Hoje comentaremos os resultados sólidos reportados pela operadora de shoppings Iguatemi referentes ao quarto trimestre de 2021.

Confira a seguir o comentário de Rafael Bevilacqua, analista e sócio-fundador da casa de análise Levante Ideias de Investimento, sobre o tema. Todos os dias, Bevilacqua traz notícias e avaliações de empresas de capital aberto para você tomar as melhores decisões de investimento. Este conteúdo é acessível para os assinantes do UOL. O UOL tem uma área exclusiva para quem quer investir seu dinheiro de maneira segura e lucrar mais do que com a poupança. Conheça!

Balanço da Iguatemi reforça visão positiva para shoppings de alta renda

A operadora de shopping centers Iguatemi (IGTI11) divulgou seus resultados referentes ao quarto trimestre de 2021 na noite de terça-feira (15), novamente reportando números sólidos e em linha com as expectativas do mercado.

As vendas totais nos shoppings administrados pela companhia atingiram R$ 12,7 bilhões no trimestre, o que corresponde a um crescimento de 46,1% com relação ao quarto trimestre de 2020. As vendas nas mesmas lojas (SSS) subiram 27,5% na comparação anual.

A receita líquida da companhia totalizou R$ 315 milhões no período, número 49,3% maior do que o reportado no quarto trimestre de 2019, período ainda anterior à pandemia. Em comparação com o último trimestre de 2020, o crescimento foi de 71,7%.

Por sua vez, o lucro antes de juros, impostos, depreciação e amortização (Ebitda) ajustado da Iguatemi cresceu 10,5% em comparação com o quarto trimestre de 2019 e 22,5% com relação ao mesmo período de 2020, somando R$ 169 milhões.

Além disso, a companhia conseguiu reduzir sua dívida líquida em 4,6% no trimestre, para R$ 1,41 bilhão.

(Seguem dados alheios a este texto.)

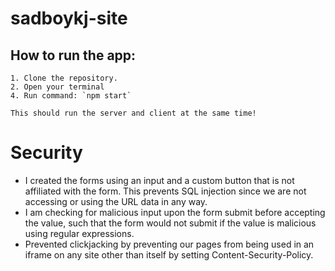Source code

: # sadboykj-site
 
<!-- TODO: write a script that runs the backend when front end is run! -->
<!-- TODO: test that api fetch works properly -->
## How to run the app:
    1. Clone the repository.
    2. Open your terminal
    4. Run command: `npm start`

    This should run the server and client at the same time!

# Security
- I created the forms using an input and a custom button that is not affiliated with the form. This prevents SQL injection since we are not accessing or using the URL data in any      way.
- I am checking for malicious input upon the form submit before accepting the value, such that the form would not submit if the value is malicious using regular expressions. 
- Prevented clickjacking by preventing our pages from being used in an iframe on any site other than itself by setting Content-Security-Policy.
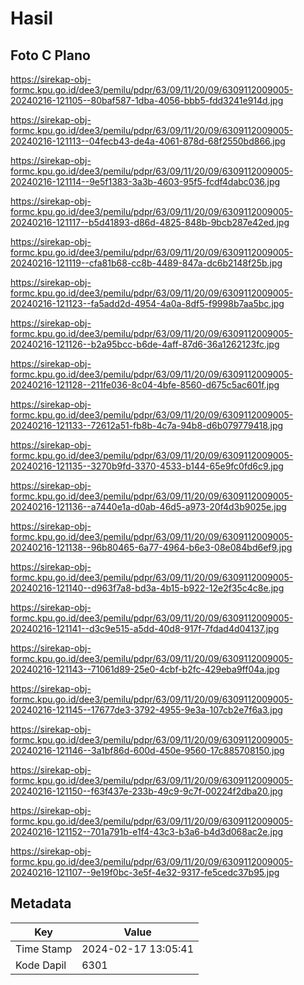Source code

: # Hasil

## Foto C Plano

https://sirekap-obj-formc.kpu.go.id/dee3/pemilu/pdpr/63/09/11/20/09/6309112009005-20240216-121105--80baf587-1dba-4056-bbb5-fdd3241e914d.jpg

https://sirekap-obj-formc.kpu.go.id/dee3/pemilu/pdpr/63/09/11/20/09/6309112009005-20240216-121113--04fecb43-de4a-4061-878d-68f2550bd866.jpg

https://sirekap-obj-formc.kpu.go.id/dee3/pemilu/pdpr/63/09/11/20/09/6309112009005-20240216-121114--9e5f1383-3a3b-4603-95f5-fcdf4dabc036.jpg

https://sirekap-obj-formc.kpu.go.id/dee3/pemilu/pdpr/63/09/11/20/09/6309112009005-20240216-121117--b5d41893-d86d-4825-848b-9bcb287e42ed.jpg

https://sirekap-obj-formc.kpu.go.id/dee3/pemilu/pdpr/63/09/11/20/09/6309112009005-20240216-121119--cfa81b68-cc8b-4489-847a-dc6b2148f25b.jpg

https://sirekap-obj-formc.kpu.go.id/dee3/pemilu/pdpr/63/09/11/20/09/6309112009005-20240216-121123--fa5add2d-4954-4a0a-8df5-f9998b7aa5bc.jpg

https://sirekap-obj-formc.kpu.go.id/dee3/pemilu/pdpr/63/09/11/20/09/6309112009005-20240216-121126--b2a95bcc-b6de-4aff-87d6-36a1262123fc.jpg

https://sirekap-obj-formc.kpu.go.id/dee3/pemilu/pdpr/63/09/11/20/09/6309112009005-20240216-121128--211fe036-8c04-4bfe-8560-d675c5ac601f.jpg

https://sirekap-obj-formc.kpu.go.id/dee3/pemilu/pdpr/63/09/11/20/09/6309112009005-20240216-121133--72612a51-fb8b-4c7a-94b8-d6b079779418.jpg

https://sirekap-obj-formc.kpu.go.id/dee3/pemilu/pdpr/63/09/11/20/09/6309112009005-20240216-121135--3270b9fd-3370-4533-b144-65e9fc0fd6c9.jpg

https://sirekap-obj-formc.kpu.go.id/dee3/pemilu/pdpr/63/09/11/20/09/6309112009005-20240216-121136--a7440e1a-d0ab-46d5-a973-20f4d3b9025e.jpg

https://sirekap-obj-formc.kpu.go.id/dee3/pemilu/pdpr/63/09/11/20/09/6309112009005-20240216-121138--96b80465-6a77-4964-b6e3-08e084bd6ef9.jpg

https://sirekap-obj-formc.kpu.go.id/dee3/pemilu/pdpr/63/09/11/20/09/6309112009005-20240216-121140--d963f7a8-bd3a-4b15-b922-12e2f35c4c8e.jpg

https://sirekap-obj-formc.kpu.go.id/dee3/pemilu/pdpr/63/09/11/20/09/6309112009005-20240216-121141--d3c9e515-a5dd-40d8-917f-7fdad4d04137.jpg

https://sirekap-obj-formc.kpu.go.id/dee3/pemilu/pdpr/63/09/11/20/09/6309112009005-20240216-121143--71061d89-25e0-4cbf-b2fc-429eba9ff04a.jpg

https://sirekap-obj-formc.kpu.go.id/dee3/pemilu/pdpr/63/09/11/20/09/6309112009005-20240216-121145--17677de3-3792-4955-9e3a-107cb2e7f6a3.jpg

https://sirekap-obj-formc.kpu.go.id/dee3/pemilu/pdpr/63/09/11/20/09/6309112009005-20240216-121146--3a1bf86d-600d-450e-9560-17c885708150.jpg

https://sirekap-obj-formc.kpu.go.id/dee3/pemilu/pdpr/63/09/11/20/09/6309112009005-20240216-121150--f63f437e-233b-49c9-9c7f-00224f2dba20.jpg

https://sirekap-obj-formc.kpu.go.id/dee3/pemilu/pdpr/63/09/11/20/09/6309112009005-20240216-121152--701a791b-e1f4-43c3-b3a6-b4d3d068ac2e.jpg

https://sirekap-obj-formc.kpu.go.id/dee3/pemilu/pdpr/63/09/11/20/09/6309112009005-20240216-121107--9e19f0bc-3e5f-4e32-9317-fe5cedc37b95.jpg


## Metadata

| Key        | Value               |
| ---------- | ------------------- |
| Time Stamp | 2024-02-17 13:05:41 |
| Kode Dapil | 6301                |



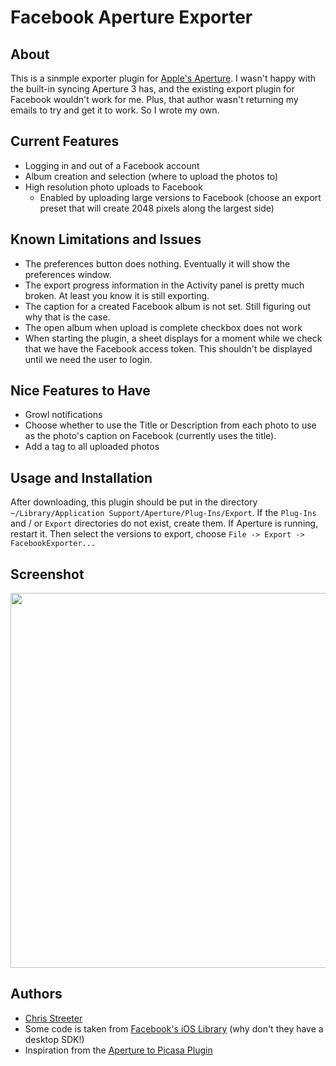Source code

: # Facebook Aperture Exporter

## About
This is a sinmple exporter plugin for <a href="http://www.apple.com/aperture/">Apple's Aperture</a>. I wasn't happy with the built-in syncing Aperture 3 has, and the existing export plugin for Facebook wouldn't work for me. Plus, that author wasn't returning my emails to try and get it to work. So I wrote my own.

## Current Features
* Logging in and out of a Facebook account
* Album creation and selection (where to upload the photos to)
* High resolution photo uploads to Facebook
  * Enabled by uploading large versions to Facebook (choose an export preset that will create 2048 pixels along the largest side)

## Known Limitations and Issues
* The preferences button does nothing. Eventually it will show the preferences window.
* The export progress information in the Activity panel is pretty much broken. At least you know it is still exporting.
* The caption for a created Facebook album is not set. Still figuring out why that is the case.
* The open album when upload is complete checkbox does not work
* When starting the plugin, a sheet displays for a moment while we check that we have the Facebook access token. This shouldn't be displayed until we need the user to login.

## Nice Features to Have
* Growl notifications
* Choose whether to use the Title or Description from each photo to use as the photo's caption on Facebook (currently uses the title).
* Add a tag to all uploaded photos

## Usage and Installation
After downloading, this plugin should be put in the directory `~/Library/Application Support/Aperture/Plug-Ins/Export`. If the `Plug-Ins` and / or `Export` directories do not exist, create them.  If Aperture is running, restart it.  Then select the versions to export, choose `File -> Export -> FacebookExporter...`

## Screenshot

<a href="https://github.com/streeter/facebook-aperture-exporter/raw/master/screenshot.png"><img width="600" style="width: 600px" src="https://github.com/streeter/facebook-aperture-exporter/raw/master/screenshot.png" /></a>

## Authors
* <a href="http://www.chrisstreeter.com">Chris Streeter</a>
* Some code is taken from <a href="https://github.com/facebook/facebook-ios-sdk">Facebook's iOS Library</a> (why don't they have a desktop SDK!)
* Inspiration from the <a href="http://code.google.com/p/aperture-picasa-plugin/">Aperture to Picasa Plugin</a>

Assim, o indicador de alavancagem financeira, medido pela relação dívida líquida/Ebitda ajustado, ficou em 2,57 vezes, queda de 0,25 vez em comparação com o trimestre imediatamente anterior.

A inadimplência dos lojistas também apresentou uma redução expressiva, ficando em 1,4% no quarto trimestre do ano passado contra 9,3% nos últimos três meses de 2020.

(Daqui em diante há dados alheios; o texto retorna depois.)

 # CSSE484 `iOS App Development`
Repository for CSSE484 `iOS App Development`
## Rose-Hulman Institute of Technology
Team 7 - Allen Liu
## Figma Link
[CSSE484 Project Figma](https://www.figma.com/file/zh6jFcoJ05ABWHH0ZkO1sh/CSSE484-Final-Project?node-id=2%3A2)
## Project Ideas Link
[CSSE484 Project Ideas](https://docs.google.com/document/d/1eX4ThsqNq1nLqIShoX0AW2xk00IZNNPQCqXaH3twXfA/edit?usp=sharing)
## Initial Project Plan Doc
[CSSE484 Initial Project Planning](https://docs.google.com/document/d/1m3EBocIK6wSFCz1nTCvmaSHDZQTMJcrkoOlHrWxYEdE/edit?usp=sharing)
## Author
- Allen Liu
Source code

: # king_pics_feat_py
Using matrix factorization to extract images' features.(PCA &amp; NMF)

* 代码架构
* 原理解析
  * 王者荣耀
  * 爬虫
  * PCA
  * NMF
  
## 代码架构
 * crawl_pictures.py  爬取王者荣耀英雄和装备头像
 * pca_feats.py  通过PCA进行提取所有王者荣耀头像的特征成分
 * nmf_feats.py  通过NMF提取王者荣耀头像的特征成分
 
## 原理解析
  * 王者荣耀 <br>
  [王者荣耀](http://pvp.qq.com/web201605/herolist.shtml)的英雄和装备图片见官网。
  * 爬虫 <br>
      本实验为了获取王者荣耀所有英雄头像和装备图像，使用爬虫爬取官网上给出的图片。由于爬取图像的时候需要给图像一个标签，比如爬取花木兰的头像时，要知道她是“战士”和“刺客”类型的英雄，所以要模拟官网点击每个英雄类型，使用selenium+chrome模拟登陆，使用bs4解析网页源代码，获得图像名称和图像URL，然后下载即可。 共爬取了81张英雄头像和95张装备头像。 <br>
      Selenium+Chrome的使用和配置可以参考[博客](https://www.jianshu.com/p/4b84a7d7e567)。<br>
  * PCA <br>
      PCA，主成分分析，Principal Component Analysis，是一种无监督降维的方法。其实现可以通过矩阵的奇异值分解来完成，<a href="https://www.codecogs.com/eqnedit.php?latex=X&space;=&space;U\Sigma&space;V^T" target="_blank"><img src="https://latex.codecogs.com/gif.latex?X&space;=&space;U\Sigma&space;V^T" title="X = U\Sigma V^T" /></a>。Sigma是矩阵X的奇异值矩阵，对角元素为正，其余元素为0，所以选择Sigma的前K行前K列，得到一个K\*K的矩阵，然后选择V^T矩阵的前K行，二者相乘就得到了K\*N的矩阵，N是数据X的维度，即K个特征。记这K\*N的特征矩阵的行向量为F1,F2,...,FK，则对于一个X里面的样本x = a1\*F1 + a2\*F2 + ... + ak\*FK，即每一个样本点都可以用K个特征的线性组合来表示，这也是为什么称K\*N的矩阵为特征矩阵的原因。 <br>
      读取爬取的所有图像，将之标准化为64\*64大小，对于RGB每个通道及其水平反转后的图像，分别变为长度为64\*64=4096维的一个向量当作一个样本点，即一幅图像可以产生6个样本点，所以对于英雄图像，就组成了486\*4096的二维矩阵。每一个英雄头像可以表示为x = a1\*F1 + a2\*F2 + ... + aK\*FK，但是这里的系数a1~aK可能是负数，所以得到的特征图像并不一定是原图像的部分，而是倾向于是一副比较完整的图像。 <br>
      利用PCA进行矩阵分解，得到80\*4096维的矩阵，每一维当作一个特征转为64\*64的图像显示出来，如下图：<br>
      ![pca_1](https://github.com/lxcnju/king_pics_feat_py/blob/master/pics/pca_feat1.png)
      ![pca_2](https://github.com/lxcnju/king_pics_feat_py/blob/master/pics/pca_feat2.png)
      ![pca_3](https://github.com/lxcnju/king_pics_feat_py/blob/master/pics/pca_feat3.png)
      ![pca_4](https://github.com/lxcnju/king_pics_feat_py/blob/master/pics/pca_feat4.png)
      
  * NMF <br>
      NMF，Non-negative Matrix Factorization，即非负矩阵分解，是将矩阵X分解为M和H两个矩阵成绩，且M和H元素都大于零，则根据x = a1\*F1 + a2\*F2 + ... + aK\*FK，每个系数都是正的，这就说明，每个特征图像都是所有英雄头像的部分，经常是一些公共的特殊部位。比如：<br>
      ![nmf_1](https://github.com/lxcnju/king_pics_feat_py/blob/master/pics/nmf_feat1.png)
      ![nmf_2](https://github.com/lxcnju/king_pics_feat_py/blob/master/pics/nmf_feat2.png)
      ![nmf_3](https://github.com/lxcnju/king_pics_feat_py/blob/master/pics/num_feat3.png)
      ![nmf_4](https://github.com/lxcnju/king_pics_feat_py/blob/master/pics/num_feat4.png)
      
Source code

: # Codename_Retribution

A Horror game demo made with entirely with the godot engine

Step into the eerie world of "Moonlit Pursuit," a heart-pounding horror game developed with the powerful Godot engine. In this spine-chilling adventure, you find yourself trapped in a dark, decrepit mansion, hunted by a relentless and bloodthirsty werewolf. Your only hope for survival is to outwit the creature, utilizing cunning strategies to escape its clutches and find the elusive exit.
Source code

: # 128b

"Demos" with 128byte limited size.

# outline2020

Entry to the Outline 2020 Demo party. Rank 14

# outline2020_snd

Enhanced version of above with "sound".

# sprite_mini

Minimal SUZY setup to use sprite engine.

Por fim, o lucro líquido da empresa cresceu 1,1% na comparação anual, totalizando R$ 82,8 milhões no trimestre.

Diante do balanço sólido apresentado, esperamos impacto positivo nas ações da Iguatemi no curto prazo. Os resultados fortes reportados pela companhia, que já estão acima do patamar pré-pandemia, reforçam a perspectiva de que os shoppings voltados para o segmento de alta renda têm apresentado uma rápida recuperação das perdas acumuladas durante a crise sanitária.

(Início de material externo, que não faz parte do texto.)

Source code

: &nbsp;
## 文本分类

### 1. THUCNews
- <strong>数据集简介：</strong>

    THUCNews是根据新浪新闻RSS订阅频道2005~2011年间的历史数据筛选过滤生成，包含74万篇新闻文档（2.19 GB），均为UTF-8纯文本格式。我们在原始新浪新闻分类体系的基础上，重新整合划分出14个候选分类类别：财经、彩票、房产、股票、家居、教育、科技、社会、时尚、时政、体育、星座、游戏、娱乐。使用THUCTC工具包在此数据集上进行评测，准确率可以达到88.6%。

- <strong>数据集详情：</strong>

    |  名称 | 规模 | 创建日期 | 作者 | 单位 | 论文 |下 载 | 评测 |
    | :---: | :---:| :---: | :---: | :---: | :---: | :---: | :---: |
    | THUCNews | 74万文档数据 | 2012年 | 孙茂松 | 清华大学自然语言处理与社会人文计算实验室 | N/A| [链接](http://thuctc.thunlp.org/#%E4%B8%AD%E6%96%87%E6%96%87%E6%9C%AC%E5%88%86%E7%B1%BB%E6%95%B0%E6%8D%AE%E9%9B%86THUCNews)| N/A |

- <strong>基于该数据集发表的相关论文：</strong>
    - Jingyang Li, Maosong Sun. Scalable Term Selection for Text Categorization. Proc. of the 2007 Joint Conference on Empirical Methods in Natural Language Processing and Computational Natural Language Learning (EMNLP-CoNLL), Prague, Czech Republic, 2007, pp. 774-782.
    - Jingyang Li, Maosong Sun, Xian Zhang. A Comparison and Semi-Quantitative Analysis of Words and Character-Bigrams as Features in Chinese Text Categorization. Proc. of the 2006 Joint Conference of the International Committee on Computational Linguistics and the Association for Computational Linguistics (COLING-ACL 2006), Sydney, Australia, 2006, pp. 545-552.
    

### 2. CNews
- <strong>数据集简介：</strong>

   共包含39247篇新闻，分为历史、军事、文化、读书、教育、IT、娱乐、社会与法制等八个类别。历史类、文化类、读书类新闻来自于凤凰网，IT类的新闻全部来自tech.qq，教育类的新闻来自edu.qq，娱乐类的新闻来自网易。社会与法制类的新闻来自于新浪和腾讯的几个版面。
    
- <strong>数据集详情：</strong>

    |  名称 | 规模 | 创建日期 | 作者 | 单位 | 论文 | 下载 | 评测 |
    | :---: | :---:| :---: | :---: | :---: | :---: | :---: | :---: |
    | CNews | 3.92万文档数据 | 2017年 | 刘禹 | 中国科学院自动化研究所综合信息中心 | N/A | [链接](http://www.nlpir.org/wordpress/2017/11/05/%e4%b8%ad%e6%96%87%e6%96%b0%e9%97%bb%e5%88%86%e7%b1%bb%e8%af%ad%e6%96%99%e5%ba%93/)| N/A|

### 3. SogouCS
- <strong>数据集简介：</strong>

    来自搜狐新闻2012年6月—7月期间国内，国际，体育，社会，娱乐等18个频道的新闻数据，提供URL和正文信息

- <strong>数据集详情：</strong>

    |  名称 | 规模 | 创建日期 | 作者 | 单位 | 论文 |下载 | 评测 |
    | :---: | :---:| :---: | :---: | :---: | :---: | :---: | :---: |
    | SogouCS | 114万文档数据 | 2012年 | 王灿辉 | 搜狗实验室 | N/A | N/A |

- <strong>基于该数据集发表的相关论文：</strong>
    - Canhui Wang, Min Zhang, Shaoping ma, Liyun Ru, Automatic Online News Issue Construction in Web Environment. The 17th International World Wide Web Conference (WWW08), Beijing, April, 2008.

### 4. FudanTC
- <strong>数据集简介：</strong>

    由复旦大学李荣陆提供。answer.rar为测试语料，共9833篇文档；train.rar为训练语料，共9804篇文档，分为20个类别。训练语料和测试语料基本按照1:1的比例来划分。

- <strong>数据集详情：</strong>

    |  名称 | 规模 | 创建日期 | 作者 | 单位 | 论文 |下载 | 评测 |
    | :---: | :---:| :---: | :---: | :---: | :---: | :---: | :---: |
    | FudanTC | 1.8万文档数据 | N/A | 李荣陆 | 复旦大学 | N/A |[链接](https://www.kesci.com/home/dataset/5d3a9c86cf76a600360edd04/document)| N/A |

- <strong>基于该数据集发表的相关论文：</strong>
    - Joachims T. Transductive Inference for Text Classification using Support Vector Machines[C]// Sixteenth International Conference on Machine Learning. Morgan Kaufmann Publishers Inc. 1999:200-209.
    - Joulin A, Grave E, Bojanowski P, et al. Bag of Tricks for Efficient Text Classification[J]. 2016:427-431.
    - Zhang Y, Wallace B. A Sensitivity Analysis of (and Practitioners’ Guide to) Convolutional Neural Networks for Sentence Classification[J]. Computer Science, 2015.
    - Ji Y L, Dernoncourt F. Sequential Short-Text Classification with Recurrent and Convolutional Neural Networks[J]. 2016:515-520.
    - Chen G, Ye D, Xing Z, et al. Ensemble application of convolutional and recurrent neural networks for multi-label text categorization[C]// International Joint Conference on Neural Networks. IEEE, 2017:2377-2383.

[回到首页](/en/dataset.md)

No pregão de quarta-feira (16), as ações da Iguatemi fecharam em alta de 2,33%, cotadas a R$ 17,98.

Este material foi elaborado exclusivamente pela Levante Ideias e pelo estrategista-chefe e sócio-fundador Rafael Bevilacqua (sem qualquer participação do Grupo UOL) e tem como objetivo fornecer informações que possam auxiliar o investidor a tomar decisão de investimento, não constituindo qualquer tipo de oferta de valor mobiliário ou promessa de retorno financeiro e/ou isenção de risco . Os valores mobiliários discutidos neste material podem não ser adequados para todos os perfis de investidores que, antes de qualquer decisão, deverão realizar o processo de suitability para a identificação dos produtos adequados ao seu perfil de risco. Os investidores que desejem adquirir ou negociar os valores mobiliários cobertos por este material devem obter informações pertinentes para formar a sua própria decisão de investimento. A rentabilidade de produtos financeiros pode apresentar variações e seu preço pode aumentar ou diminuir, podendo resultar em significativas perdas patrimoniais. Os desempenhos anteriores não são indicativos de resultados futuros.